Surgically, the A-P axis of the femoral component is set parallel to the F-E plane of the extended knee by placing a 0° rotation posterior referencing guide in contact with the posterior femoral condyles at 90° and removing posterior femoral resections within ± 0.5 mm of the thickness of the condyles of the femoral component after compensating for cartilage wear and kerf. Surgically, the A-P axis of the tibial component is set parallel to the F-E plane of the extended knee by aligning the A-P axis of the tibial component parallel to the major axis of the elliptical-shaped boundary of the lateral tibial condyle ( Fig. 2 ). However, there are no data reporting the range of I-E malrotation of the femoral and tibial components when these methods of rotational alignment are used to perform a kinematically aligned TKA.

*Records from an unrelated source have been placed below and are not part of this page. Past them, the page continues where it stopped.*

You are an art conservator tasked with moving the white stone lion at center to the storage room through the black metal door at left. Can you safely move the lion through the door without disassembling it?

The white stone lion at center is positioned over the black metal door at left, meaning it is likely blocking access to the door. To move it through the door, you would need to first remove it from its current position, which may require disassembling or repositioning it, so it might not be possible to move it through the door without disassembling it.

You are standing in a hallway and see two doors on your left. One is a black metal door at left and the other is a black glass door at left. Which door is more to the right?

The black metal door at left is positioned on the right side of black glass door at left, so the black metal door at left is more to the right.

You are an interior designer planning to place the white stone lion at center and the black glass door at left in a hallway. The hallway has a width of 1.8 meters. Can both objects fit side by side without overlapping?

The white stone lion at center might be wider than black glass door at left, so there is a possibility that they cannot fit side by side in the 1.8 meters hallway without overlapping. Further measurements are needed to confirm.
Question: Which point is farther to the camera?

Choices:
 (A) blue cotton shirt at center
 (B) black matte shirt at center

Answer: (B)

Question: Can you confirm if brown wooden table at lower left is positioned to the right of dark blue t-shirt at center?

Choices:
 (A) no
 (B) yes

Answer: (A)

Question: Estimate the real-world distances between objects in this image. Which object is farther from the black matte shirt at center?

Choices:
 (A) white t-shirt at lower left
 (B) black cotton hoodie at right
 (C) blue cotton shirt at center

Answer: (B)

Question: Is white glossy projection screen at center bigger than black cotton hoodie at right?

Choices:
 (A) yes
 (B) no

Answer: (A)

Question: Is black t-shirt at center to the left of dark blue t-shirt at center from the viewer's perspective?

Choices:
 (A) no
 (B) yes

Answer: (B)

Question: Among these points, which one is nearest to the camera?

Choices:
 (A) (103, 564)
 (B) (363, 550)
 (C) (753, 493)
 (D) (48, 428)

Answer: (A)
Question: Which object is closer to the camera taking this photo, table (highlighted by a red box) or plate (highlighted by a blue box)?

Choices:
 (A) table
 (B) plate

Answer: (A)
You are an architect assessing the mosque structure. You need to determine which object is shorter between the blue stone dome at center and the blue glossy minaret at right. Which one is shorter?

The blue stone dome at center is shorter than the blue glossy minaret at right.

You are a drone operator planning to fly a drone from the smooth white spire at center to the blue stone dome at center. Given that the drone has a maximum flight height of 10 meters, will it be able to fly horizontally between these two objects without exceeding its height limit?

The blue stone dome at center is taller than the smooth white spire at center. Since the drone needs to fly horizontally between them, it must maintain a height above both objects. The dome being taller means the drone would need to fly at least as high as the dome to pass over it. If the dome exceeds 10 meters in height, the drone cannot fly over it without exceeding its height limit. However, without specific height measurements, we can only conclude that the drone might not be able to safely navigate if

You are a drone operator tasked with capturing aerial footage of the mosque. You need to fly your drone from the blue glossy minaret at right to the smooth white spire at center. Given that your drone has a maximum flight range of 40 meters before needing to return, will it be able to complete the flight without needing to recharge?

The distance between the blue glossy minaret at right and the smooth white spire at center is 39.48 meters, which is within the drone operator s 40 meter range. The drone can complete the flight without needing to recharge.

The objectives of the present study were to determine the range of I-E malrotation for both components in a case series of patients treated with a kinematically aligned TKA and then determine whether the degree of I-E malrotation of the femoral and tibial components compromised function as measured by the Oxford Knee Score (OKS) and the Western Ontario and McMaster Universities Osteoarthritis Index (WOMAC) score.
Methods
An institutional review board approved the analyses of 101 consecutive patients (101 knees) treated with a primary kinematically aligned TKA from June to September, 2012, by an inventor surgeon (S.M.H.) who were prospectively followed for 6 months. When feasible, patients were scheduled for a preoperative MRI scan to evaluate cartilage wear and plan the thickness of the posterior resections from the femur. Thirty patients were excluded because they were unable to have our protocol preoperative MRI because of a pacemaker, hardware about the knee, insurance refused to authorize, or an MRI had been performed with a different protocol. The indications for performing kinematically aligned TKA were
- 1.
Disabling knee pain and functional loss unresolved with standard of care, nonoperative, treatment modalities;
- 2.
Radiographic evidence of advanced arthritis indicated by a Kellgren-Lawrence grade of 3 or 4; and
- 3.
Any severity of varus and valgus deformity and flexion contracture.
Seventy-one patients (71 knees) with an average (SD) age of 68 ± 8.6 years, of whom 30 were men, met our inclusion criterion and were included in the analysis ( Table 1 ). The number (percent) of patients with a 5° to 10° varus deformity was 22 (31%), 11° to 15° varus deformity was 18 (26%), greater than 16° varus deformity was 9 (12%), 10° to 15° valgus deformity was 12 (17%), 16° to 20° valgus deformity was 7 (10%), and greater than 20° valgus deformity was 3 (4%). Patient-reported OKS and WOMAC score at 6 months determined function. Function was measured at 6 months because the New Zealand Joint Registry 2014 showed that 6-month OKSs predict the revision rate at 2 years and the function at 5 years.